Some think we need to remake the Army for the counterinsurgency mission:
Absorbing the lessons of a troubled war, U.S. military officials have begun an intense debate over proposals for a sweeping reorganization of the Army to address shortcomings that have plagued the force in Iraq and to abandon some war-fighting principles that have prevailed since the Cold War.
On one side of the widening debate are officers who want many Army units to become specialized, so that entire units or even divisions are dedicated to training foreign militaries. On the other are those who believe that military units must remain generalists, able to do a wide range of skills well.
Thank goodness, this doesn't go as far as some strategists who have argued that we need troops specifically trained to wage counter-insurgency separate from our conventional military (sometimes called a constabulary corps, for example, which I think is a farcical concept in its extreme variety), I've always disagreed.
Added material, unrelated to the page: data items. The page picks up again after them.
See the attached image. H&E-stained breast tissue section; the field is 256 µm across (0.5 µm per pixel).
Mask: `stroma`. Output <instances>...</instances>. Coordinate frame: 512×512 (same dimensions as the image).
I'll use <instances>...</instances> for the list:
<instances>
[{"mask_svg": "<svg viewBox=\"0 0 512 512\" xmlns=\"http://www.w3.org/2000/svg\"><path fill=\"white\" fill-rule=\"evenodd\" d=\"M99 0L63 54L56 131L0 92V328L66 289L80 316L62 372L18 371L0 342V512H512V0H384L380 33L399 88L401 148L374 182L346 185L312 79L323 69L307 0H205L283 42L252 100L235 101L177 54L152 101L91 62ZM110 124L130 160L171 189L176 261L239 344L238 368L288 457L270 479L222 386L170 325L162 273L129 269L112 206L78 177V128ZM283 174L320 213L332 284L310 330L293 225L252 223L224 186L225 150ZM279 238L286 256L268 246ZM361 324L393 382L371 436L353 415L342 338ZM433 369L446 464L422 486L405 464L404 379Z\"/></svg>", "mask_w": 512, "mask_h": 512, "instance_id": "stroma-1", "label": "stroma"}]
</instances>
Any well trained soldier can fight insurgents, I hold. While some training for the special skills are necessary for making a soldier (or Marine) a COIN troop rather than a conventional fighter, the differences are not so great that we need separate combat forces for each mission.
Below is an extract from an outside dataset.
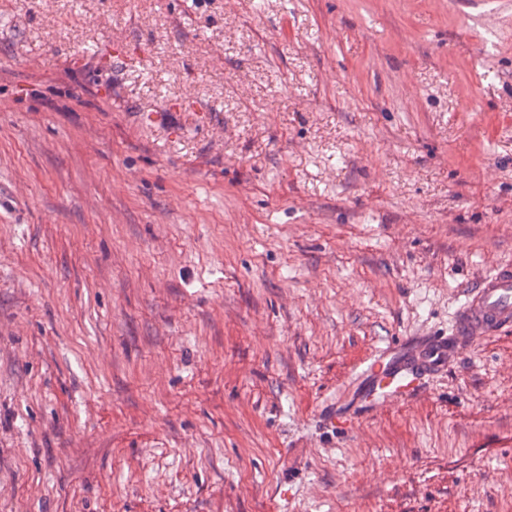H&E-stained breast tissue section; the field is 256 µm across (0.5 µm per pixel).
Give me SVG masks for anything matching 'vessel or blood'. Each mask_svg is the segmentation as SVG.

The Brookings Institution bolsters my belief:
In contrast to many critics who believed that the U.S. military (and particularly the Army) would take years to adapt proper counterinsurgency (COIN) and stabilization techniques, American forces appear to have embraced them in just a matter of months. Every division, brigade and battalion staff we met with, as well as soldiers and Marine in the field, had internalized the principles of COIN operations. More impressive still, they had also grasped one of the most important and most difficult of those, which is the need to adapt all of the other principles to specific circumstances in each locality. We found that U.S. soldiers and Marines were applying the principles of successful COIN and stability operations to the conditions of very different provinces, cities, towns and neighborhoods with great sophistication and ingenuity.
I admit that conscript armies are more difficult to focus on COIN, so the observation that you need troops specially focused on COIN is only obsolete in regard to the United States rather than generally wrong. We have volunteers of high quality who receive excellent training.
If directed by officers who understand counter-insurgency, supported by special forces, and bolstered by some specially trained troops to train indigenous forces, any well trained troop will do well for the bulk COIN work of patrols, hunting insurgents, and interacting with the people.
And if done right, we will have trained allies to fight instead of having to use our forces. At worst, if we must fight a counterinsurgency, we'd retain institutional knowledge of fighting insurgencies that will outlast this generation of officers and senior NCOs.
So instead of thinking we need troops specially trained for COIN, we should really look to making counter-insurgency a separate career path in the officer corps like armor, infantry, and artillery (among many others) are now. If those who lead regular troops (and who require far more time to train) are ready from day one of a war, we can adapt our campaigns quickly.
Well trained troops can fight any enemy they face, if well led. Our modern ground forces are in general of the quality that in the past distinguished good COIN fighters from average rabble infantry that did more harm than good "interacting" with the population.
Lead our troops well and they will fight well. No matter where we send them and regardless of the mission.
I'm hoping Secretary Gates supports this type of adaptation to our experience in Iraq and Afghanistan rather than assuming that we won't need to master conventional warfare in the near future.